**Exercise requirements**. In the listing that follows, locate the line containing "- potted plant [256,227,299,292]" and the line containing "- framed print [262,235,291,277]". Retype exactly those two lines and every line between them, and nothing more.

↓

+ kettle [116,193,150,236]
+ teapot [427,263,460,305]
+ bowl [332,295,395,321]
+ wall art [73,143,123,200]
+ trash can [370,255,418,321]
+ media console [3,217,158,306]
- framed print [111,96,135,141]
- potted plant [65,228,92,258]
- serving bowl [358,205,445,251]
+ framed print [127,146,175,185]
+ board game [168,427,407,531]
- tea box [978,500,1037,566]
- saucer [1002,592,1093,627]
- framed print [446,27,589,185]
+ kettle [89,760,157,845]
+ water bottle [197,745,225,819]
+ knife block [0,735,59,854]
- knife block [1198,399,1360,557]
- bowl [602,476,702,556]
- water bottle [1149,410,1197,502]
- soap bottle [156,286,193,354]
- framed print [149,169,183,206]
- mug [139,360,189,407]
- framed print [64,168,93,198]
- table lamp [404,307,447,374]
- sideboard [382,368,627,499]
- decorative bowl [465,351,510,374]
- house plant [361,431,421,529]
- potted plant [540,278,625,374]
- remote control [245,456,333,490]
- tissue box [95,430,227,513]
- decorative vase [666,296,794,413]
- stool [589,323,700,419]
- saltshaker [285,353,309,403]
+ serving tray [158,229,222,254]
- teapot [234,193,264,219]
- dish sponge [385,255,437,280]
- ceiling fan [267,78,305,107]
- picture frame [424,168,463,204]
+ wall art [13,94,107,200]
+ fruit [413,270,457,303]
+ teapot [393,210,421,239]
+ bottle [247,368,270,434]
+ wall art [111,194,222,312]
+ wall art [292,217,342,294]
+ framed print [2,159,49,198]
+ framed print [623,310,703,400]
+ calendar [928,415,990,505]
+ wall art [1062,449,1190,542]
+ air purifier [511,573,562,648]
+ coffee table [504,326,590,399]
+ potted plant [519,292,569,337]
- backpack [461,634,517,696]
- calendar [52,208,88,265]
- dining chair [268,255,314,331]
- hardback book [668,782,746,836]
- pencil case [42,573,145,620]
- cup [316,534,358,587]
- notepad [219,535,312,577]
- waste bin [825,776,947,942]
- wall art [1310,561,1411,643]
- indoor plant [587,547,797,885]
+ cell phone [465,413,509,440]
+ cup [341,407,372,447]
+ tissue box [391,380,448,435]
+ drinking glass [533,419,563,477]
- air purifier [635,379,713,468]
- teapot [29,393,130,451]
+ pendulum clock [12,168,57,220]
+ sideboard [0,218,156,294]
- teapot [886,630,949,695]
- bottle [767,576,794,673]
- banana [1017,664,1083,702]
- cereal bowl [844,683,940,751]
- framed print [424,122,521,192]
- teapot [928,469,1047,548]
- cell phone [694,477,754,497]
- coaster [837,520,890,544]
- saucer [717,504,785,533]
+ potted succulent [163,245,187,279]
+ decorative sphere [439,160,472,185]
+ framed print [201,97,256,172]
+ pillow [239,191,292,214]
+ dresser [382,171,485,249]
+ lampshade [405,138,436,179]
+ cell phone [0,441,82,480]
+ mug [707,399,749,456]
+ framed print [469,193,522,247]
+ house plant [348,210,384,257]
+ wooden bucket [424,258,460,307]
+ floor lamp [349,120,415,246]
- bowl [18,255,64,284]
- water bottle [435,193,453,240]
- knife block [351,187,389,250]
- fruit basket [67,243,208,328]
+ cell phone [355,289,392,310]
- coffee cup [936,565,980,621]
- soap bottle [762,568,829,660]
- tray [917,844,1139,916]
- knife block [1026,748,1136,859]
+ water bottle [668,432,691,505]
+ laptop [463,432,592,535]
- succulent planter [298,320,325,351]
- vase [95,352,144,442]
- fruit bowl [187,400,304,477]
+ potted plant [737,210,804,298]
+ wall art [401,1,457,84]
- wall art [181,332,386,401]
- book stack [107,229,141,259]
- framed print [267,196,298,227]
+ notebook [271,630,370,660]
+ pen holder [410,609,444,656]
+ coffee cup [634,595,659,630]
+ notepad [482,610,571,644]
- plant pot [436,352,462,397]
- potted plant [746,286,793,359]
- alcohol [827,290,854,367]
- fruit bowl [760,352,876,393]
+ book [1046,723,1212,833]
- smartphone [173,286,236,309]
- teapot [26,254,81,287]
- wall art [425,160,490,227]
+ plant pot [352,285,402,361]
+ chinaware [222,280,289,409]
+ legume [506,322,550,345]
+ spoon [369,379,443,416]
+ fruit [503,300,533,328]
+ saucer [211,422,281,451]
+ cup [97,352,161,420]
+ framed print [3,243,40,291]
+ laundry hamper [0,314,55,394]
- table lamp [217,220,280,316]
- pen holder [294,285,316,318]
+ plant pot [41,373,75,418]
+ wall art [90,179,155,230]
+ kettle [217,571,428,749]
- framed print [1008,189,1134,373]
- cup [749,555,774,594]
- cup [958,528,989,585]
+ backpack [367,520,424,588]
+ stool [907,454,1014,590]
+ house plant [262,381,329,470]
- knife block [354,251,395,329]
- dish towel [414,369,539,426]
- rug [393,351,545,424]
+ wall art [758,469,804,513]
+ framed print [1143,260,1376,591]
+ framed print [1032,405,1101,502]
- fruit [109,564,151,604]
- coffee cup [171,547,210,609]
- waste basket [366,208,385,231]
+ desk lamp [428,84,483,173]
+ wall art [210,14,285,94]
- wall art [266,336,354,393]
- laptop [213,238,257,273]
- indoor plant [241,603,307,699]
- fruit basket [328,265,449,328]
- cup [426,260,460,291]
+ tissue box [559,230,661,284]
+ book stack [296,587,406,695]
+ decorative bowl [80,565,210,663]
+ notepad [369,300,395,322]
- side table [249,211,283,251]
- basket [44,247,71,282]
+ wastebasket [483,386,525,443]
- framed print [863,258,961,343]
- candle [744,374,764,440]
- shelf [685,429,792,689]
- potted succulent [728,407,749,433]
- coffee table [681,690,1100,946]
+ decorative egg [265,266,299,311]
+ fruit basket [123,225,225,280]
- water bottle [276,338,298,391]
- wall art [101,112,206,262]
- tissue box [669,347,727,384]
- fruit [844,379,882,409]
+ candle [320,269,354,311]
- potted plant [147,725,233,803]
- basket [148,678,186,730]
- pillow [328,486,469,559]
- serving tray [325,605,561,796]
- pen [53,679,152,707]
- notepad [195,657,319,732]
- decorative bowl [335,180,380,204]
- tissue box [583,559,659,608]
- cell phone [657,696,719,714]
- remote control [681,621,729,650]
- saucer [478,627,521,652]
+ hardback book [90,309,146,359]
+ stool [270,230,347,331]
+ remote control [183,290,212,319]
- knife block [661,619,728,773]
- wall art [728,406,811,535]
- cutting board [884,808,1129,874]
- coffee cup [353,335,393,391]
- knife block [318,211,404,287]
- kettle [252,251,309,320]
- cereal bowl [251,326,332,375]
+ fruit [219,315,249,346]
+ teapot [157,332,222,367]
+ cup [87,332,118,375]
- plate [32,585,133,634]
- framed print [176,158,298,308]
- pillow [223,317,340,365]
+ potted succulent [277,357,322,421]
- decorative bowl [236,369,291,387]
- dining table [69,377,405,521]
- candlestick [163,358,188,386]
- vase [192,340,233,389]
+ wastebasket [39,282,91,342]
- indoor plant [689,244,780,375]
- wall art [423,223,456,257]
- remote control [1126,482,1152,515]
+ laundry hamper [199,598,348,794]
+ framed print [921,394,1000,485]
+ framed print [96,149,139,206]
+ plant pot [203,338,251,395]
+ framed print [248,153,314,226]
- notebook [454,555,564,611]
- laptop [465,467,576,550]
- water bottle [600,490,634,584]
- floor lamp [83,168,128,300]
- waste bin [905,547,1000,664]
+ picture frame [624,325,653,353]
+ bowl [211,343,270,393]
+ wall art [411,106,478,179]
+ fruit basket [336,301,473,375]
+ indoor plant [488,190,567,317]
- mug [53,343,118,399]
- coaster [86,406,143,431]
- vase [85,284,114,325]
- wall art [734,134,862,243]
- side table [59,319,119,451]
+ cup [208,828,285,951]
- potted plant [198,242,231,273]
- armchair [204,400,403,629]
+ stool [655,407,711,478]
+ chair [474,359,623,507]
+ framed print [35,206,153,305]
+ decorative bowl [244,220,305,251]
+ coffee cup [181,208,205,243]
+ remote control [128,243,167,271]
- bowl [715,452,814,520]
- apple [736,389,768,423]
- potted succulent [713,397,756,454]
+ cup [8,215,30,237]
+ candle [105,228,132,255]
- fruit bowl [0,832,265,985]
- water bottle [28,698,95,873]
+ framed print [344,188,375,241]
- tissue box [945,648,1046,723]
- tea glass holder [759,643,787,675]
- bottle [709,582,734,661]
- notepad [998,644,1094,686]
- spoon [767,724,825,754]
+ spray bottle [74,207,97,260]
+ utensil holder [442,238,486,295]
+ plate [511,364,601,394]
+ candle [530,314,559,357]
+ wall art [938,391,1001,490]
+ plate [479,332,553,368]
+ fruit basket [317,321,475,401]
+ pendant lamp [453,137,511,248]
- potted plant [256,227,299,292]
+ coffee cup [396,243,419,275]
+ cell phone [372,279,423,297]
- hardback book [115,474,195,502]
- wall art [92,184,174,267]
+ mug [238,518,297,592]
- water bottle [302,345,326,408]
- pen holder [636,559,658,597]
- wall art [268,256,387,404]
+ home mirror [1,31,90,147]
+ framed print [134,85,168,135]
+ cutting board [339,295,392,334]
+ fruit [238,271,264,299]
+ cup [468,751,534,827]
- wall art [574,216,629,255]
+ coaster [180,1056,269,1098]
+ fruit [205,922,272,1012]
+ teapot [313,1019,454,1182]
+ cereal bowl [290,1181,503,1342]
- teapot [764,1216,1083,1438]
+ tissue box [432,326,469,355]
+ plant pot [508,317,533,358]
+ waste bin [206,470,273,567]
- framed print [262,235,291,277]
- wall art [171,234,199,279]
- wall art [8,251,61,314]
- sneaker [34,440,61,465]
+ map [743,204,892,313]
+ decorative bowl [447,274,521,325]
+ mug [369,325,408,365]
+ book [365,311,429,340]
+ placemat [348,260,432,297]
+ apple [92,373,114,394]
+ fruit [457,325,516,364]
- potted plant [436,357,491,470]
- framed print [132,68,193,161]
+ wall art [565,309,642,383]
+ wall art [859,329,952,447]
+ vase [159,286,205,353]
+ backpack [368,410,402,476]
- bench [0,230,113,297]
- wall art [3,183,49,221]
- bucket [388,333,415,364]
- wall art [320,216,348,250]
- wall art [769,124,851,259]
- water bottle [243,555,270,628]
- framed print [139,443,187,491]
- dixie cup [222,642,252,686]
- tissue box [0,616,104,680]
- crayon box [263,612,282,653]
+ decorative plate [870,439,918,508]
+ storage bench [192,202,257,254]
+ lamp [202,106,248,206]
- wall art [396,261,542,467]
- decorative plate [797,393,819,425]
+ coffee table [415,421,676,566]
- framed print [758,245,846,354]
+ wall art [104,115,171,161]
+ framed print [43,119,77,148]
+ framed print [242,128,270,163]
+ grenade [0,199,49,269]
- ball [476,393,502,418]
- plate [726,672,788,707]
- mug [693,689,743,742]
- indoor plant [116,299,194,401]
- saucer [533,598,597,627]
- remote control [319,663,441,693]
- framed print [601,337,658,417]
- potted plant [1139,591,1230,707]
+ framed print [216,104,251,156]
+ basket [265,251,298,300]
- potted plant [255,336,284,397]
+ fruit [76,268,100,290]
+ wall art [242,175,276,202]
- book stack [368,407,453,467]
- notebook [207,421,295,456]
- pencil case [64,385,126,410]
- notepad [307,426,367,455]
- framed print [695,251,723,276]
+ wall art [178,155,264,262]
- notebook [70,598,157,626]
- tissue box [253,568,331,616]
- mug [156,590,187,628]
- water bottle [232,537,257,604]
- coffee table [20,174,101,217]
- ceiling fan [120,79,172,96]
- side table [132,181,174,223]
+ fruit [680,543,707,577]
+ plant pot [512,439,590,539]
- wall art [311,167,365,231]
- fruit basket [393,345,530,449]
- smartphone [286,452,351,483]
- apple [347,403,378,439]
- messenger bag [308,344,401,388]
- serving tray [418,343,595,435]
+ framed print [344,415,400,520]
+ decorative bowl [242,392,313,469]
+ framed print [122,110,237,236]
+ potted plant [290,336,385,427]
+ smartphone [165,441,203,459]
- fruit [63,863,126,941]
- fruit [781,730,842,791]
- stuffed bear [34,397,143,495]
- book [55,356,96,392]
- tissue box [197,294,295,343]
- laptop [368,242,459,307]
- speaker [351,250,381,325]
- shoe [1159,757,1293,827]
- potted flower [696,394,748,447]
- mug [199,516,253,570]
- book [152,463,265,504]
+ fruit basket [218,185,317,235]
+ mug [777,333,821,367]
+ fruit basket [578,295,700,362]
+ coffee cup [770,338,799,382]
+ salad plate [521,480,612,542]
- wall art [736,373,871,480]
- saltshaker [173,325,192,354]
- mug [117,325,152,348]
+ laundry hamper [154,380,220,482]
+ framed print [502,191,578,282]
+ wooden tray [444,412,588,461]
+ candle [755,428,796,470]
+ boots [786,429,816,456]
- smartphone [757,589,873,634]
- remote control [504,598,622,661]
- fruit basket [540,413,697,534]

↑

**Answer box**.
- potted plant [256,227,299,292]
+ coffee cup [396,243,419,275]
+ cell phone [372,279,423,297]
- hardback book [115,474,195,502]
- wall art [92,184,174,267]
+ mug [238,518,297,592]
- water bottle [302,345,326,408]
- pen holder [636,559,658,597]
- wall art [268,256,387,404]
+ home mirror [1,31,90,147]
+ framed print [134,85,168,135]
+ cutting board [339,295,392,334]
+ fruit [238,271,264,299]
+ cup [468,751,534,827]
- wall art [574,216,629,255]
+ coaster [180,1056,269,1098]
+ fruit [205,922,272,1012]
+ teapot [313,1019,454,1182]
+ cereal bowl [290,1181,503,1342]
- teapot [764,1216,1083,1438]
+ tissue box [432,326,469,355]
+ plant pot [508,317,533,358]
+ waste bin [206,470,273,567]
- framed print [262,235,291,277]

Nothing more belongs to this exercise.